I am sorry ‘Flappy Bird’ users, 22 hours from now, I will take ‘Flappy Bird’ down. I cannot take this anymore.
— Dong Nguyen (@dongatory) February 8, 2014
One of the main reasons could be the lack of time Dong had to prepare for his game’s rise to fame. Flappy Bird was first released on the App Store in May 2013, and had a relatively small following until the explosion of downloads in January 2014. The primary means for Flappy Bird’s growth was word of mouth, or in more modern times sharing of posts. Within days reviews on blogs, websites and YouTube came flooding in, some praising the addictiveness of the game, whilst other condemned it for its pastiche of Super Mario and high level of difficulty. Whilst most of the comments were constructive, as Flappy Bird became more and more popular the inevitable happened: internet trolls. The bane of creators and internet commentators, trolls came swarming in to make negative comments about Flappy Bird. Not because they thought that game was bad, more because they could and they would be protected by the relative anonymity of the internet. Whilst big corporations can shrug off negative comments, indie developers often find it more difficult, as the comments come directly to them via Twitter, Facebook and even email, making them very hard to ignore.

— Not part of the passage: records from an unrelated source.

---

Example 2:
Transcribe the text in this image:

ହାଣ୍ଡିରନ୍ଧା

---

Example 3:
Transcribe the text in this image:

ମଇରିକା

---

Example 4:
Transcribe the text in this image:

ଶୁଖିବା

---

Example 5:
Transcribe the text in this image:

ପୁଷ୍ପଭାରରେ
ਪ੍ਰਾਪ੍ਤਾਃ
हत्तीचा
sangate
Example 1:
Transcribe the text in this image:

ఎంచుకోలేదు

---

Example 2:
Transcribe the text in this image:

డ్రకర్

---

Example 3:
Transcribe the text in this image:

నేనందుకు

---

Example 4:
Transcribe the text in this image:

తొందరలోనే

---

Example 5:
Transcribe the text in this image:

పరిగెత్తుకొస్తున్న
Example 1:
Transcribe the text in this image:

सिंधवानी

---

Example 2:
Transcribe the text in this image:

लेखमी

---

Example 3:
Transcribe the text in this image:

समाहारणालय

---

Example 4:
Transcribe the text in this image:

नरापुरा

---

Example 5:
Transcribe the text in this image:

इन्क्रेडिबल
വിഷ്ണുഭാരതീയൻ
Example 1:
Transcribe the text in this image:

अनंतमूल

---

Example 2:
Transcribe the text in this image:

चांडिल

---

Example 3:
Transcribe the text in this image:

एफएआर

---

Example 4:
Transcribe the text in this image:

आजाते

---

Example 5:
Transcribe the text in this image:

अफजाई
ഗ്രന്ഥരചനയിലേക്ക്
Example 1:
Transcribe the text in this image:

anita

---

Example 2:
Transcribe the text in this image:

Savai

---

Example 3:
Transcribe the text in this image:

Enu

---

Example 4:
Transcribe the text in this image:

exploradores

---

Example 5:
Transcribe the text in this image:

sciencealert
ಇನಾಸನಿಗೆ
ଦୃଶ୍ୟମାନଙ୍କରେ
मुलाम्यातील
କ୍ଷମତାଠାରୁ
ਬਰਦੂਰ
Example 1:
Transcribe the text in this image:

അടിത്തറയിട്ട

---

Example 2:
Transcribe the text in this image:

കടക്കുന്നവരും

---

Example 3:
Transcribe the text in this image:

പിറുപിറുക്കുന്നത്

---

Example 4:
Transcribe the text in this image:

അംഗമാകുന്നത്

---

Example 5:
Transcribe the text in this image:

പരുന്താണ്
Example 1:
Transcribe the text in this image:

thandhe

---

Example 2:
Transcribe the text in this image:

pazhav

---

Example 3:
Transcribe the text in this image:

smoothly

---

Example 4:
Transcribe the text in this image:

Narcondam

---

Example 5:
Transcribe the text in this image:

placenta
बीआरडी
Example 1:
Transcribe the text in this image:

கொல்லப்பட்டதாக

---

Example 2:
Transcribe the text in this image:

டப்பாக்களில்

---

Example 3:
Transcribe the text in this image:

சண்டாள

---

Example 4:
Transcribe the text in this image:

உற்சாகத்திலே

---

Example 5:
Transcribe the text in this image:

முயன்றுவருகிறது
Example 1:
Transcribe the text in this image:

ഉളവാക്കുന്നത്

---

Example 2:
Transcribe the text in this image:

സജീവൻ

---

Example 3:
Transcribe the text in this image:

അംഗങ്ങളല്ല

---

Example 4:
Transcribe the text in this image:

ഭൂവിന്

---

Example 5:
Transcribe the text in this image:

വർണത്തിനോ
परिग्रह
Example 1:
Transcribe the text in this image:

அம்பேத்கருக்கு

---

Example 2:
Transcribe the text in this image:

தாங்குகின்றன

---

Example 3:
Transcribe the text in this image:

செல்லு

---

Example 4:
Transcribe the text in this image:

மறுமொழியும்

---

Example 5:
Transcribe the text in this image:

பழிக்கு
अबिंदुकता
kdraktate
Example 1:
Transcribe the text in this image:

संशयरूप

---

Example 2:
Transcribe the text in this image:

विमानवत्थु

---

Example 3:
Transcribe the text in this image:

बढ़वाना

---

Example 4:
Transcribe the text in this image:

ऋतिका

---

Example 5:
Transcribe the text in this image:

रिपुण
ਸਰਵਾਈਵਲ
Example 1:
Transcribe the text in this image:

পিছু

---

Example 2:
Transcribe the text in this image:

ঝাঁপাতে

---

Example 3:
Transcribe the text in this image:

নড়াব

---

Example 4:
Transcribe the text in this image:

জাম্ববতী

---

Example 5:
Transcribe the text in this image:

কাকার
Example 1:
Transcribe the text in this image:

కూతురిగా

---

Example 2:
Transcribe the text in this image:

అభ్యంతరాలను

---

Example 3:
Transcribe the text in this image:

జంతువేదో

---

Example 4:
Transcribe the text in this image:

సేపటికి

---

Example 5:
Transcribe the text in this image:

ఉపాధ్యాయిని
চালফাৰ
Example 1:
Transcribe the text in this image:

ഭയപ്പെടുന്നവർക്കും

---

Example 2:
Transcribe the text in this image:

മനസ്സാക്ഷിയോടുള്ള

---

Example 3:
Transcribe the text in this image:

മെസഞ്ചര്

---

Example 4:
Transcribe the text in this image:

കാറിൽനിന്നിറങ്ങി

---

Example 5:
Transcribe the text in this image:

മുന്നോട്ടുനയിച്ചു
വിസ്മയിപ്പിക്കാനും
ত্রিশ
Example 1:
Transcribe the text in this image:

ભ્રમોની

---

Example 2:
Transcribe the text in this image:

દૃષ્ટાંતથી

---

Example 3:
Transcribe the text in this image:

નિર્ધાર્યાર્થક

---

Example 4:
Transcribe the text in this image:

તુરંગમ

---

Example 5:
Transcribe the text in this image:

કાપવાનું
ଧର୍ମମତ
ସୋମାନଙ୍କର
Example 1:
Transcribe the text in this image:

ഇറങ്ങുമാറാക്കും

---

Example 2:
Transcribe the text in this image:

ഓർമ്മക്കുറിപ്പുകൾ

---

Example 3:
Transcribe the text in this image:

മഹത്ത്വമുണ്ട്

As with many indie gamers, each game says something about the person behind it and their experiences or view on the world around them. This means that when they release a game they open up a part of themselves to both praise and criticism. A tough skin is required in the world of gaming, and it is evident that Dong Nguyen does not have this, explaining the desire to remove Flappy Bird from the spotlight. However this seems counter-productive, as Nguyen assured his fans via Twitter that he would continue to make games, so why remove your first game if it was so successful? It is rare to find someone who actually wants to be mediocre in their success, although perhaps Nguyen fears he has hit a pixelated ceiling, making it harder to make a good game in the future as they will all be compared to Flappy Bird.

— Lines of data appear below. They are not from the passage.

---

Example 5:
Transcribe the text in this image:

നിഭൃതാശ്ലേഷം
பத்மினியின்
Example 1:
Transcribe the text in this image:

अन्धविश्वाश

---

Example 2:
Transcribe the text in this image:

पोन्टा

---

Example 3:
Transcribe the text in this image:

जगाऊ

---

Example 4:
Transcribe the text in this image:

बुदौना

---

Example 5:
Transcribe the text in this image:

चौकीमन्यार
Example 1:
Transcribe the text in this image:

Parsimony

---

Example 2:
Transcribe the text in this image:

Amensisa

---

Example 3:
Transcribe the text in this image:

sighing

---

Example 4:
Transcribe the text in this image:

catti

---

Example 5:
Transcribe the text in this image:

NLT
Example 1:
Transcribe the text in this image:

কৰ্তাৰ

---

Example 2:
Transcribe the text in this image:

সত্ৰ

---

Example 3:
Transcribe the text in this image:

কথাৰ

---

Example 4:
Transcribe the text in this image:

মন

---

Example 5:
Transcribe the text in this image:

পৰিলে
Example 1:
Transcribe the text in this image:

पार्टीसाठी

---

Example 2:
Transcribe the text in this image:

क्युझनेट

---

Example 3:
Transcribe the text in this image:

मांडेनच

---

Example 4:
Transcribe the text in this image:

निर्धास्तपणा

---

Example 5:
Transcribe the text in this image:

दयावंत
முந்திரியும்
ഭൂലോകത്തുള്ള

The revenue from advertising in the game, which is free to download for iOS and Android users, has been estimated at close to £30,000 a day. There are no signs of the game being removed from the various app stores yet, leading a sneaking suspicion of a last push for money with an outcome of the game not being removed. Perhaps that’s just this writer’s cynicism, as Dong Nguyen does seem genuinely plagued by his humble game’s success.